# HELP! Hurricane Sandy Costume Ideas!



## VGhoulson (Oct 9, 2011)

I just had a late great idea to be "Hurricane Sandy" for my costume. Any ideas? I was thinking of tearing up a shower curtain and having a bucket of water with me...and when people ask what i am I can dump the water and go "I'm hurricane Sandy"


----------



## Droidecon (Oct 29, 2012)

Don't forget to blow on them too


----------



## DexterSinister (Aug 13, 2011)

Unless you know your victims won't punch you for dumping water on them; I'd use a bucket of confetti.

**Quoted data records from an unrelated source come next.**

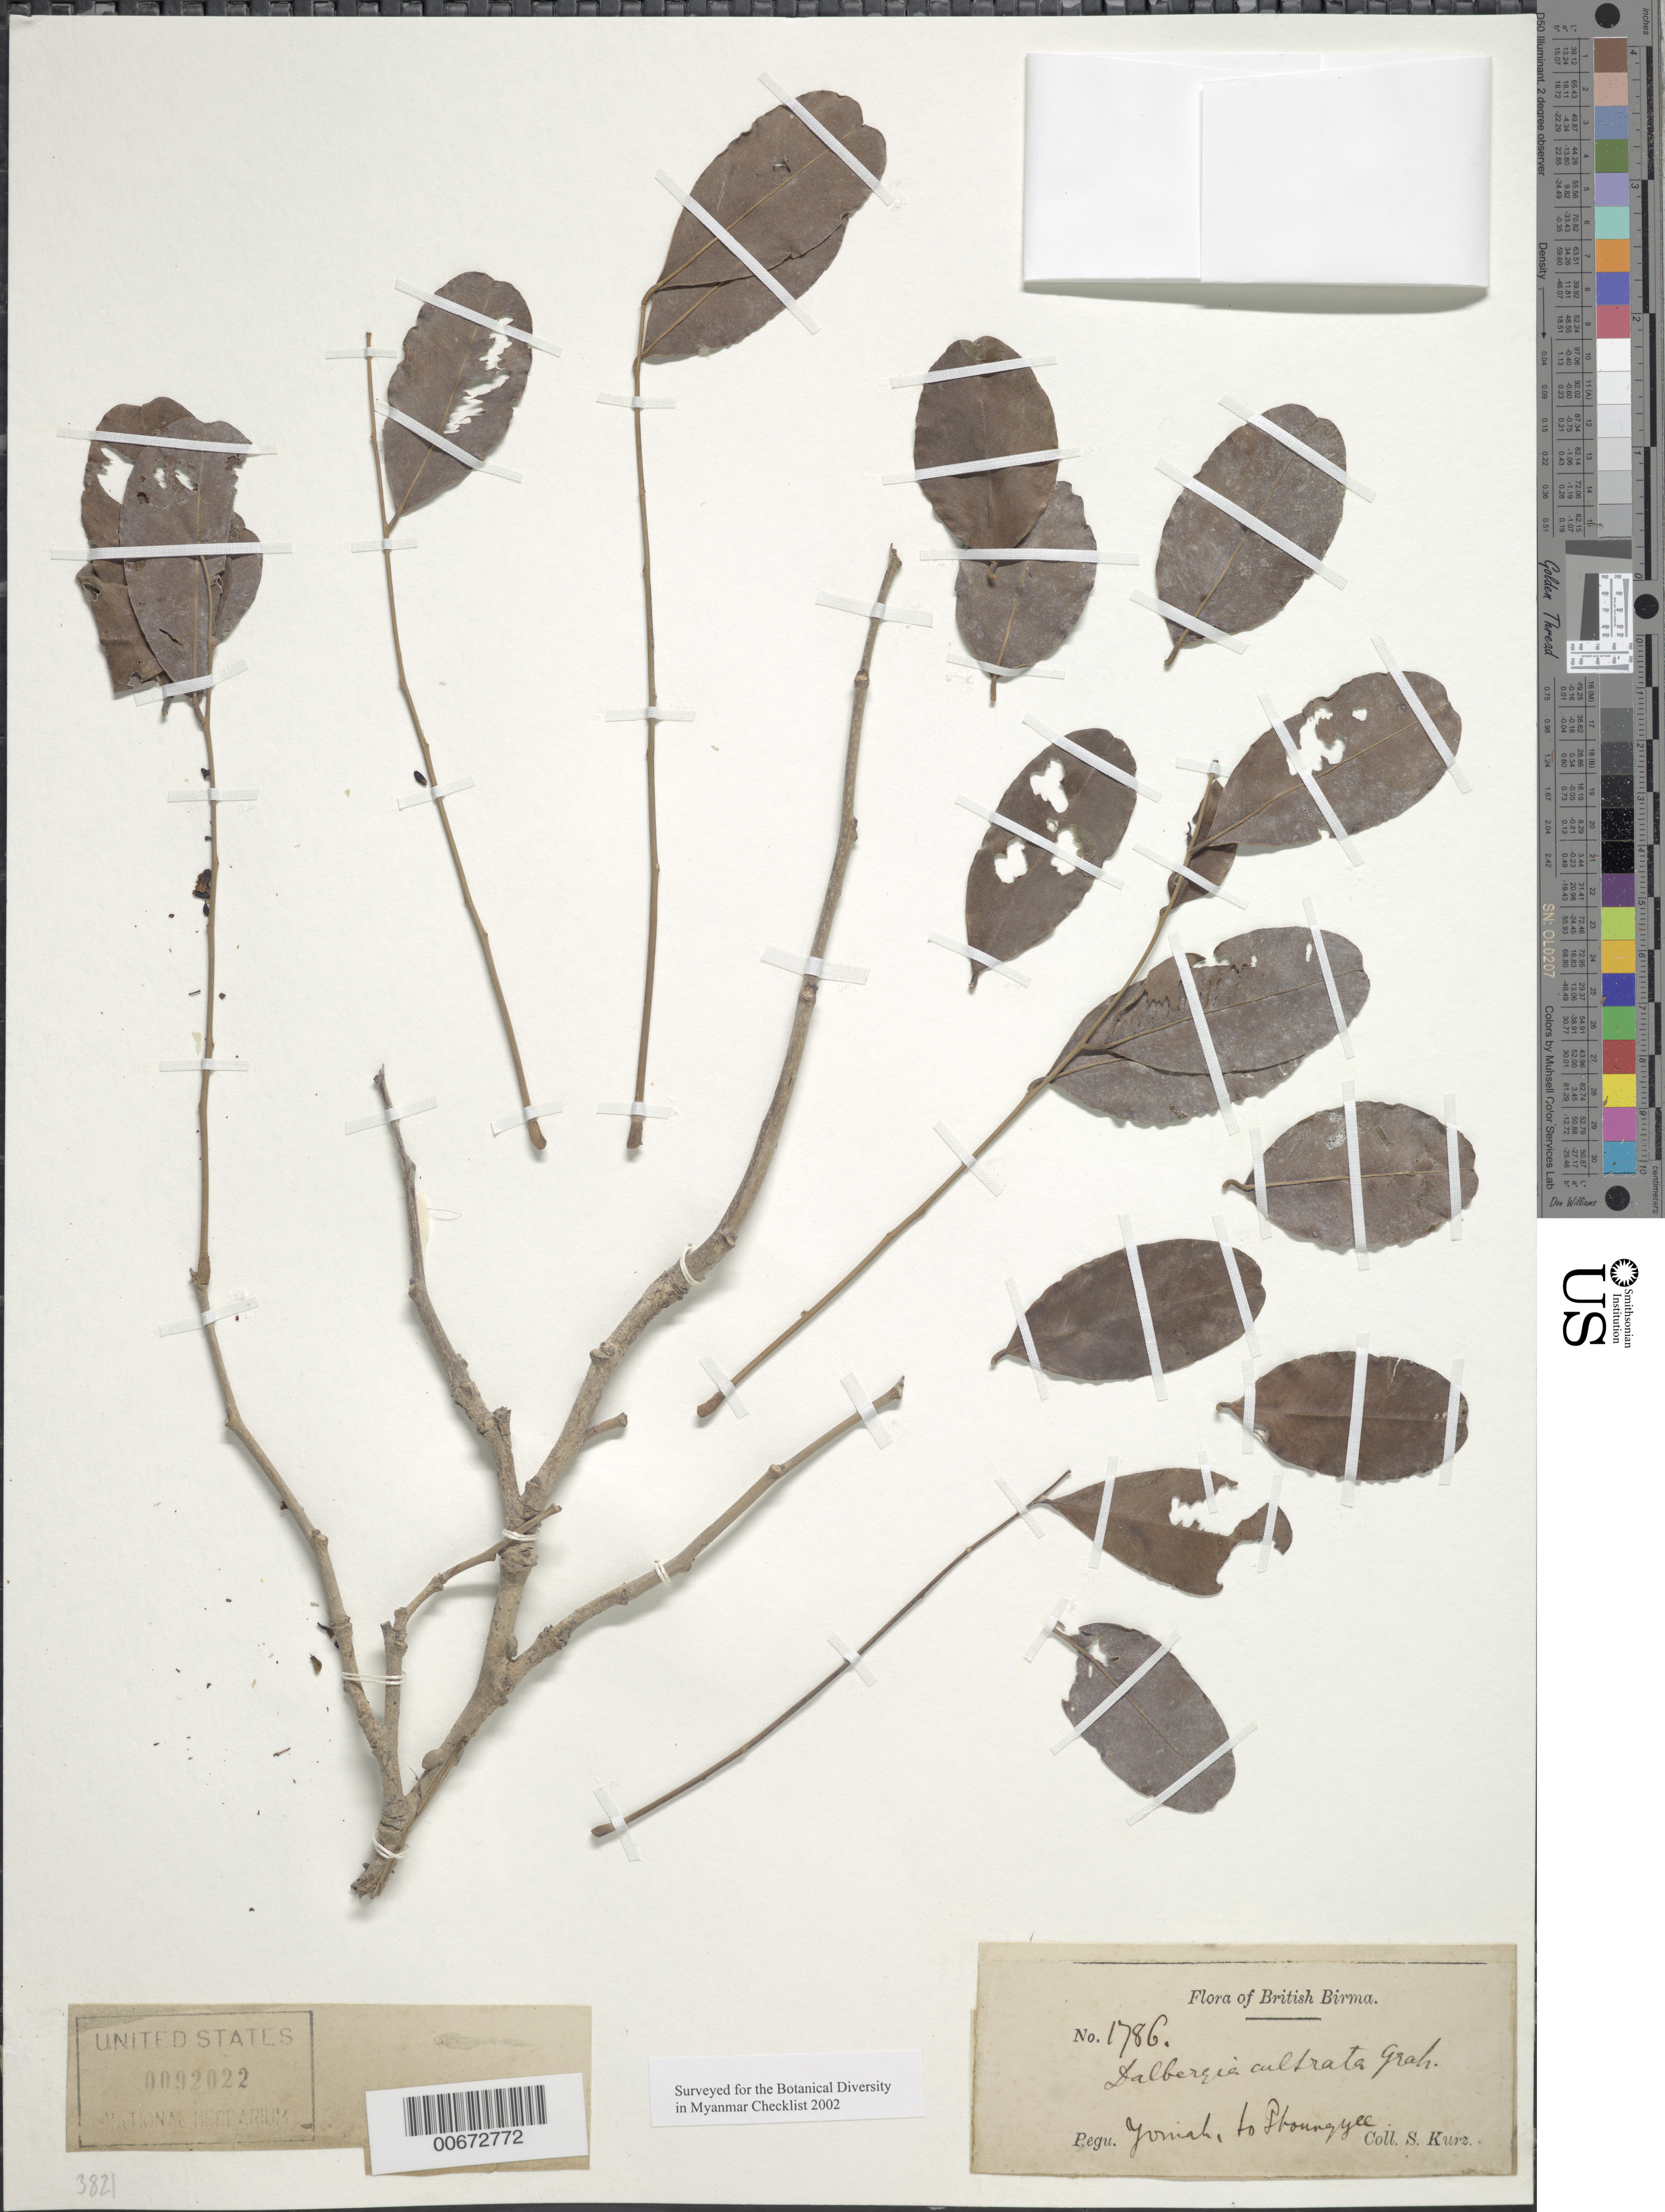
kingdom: Plantae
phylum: Tracheophyta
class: Magnoliopsida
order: Fabales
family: Fabaceae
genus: Dalbergia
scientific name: Dalbergia cultrata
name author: Graham ex Benth.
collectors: S. Kurz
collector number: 1786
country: Myanmar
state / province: Bago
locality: Yoniah, to Phaungyee?.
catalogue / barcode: US 92022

You could get a battery operated fan to blow the confetti on them, too.


----------



## VGhoulson (Oct 9, 2011)

I wont dump water on them LOL


----------



## icyuod2 (Oct 27, 2009)

Grey fabric wrapped around the top of you like mummy wrappings, (think twister) same color skirt or a sheet. add some storm clouds (dyed grey cotton wool)
and the occasional miniature toy /sign/ debris. and carry a tiny little squirt gun.


----------



## icyuod2 (Oct 27, 2009)

Don't forget the "Hello my name is Sandy" name tag.


----------



## blee626 (Aug 7, 2009)

not trying to spoil the party but not sure being something that gave loss to so many is a good idea but just a thought


----------



## VGhoulson (Oct 9, 2011)

You didn't spoil the party...and as you may have noticed, this post was from last year. The costume went off great however, and everyone loved it.


----------



## blee626 (Aug 7, 2009)

didnt mean any harm by what i said,, and my stupid self saw it was last year after i had posted


----------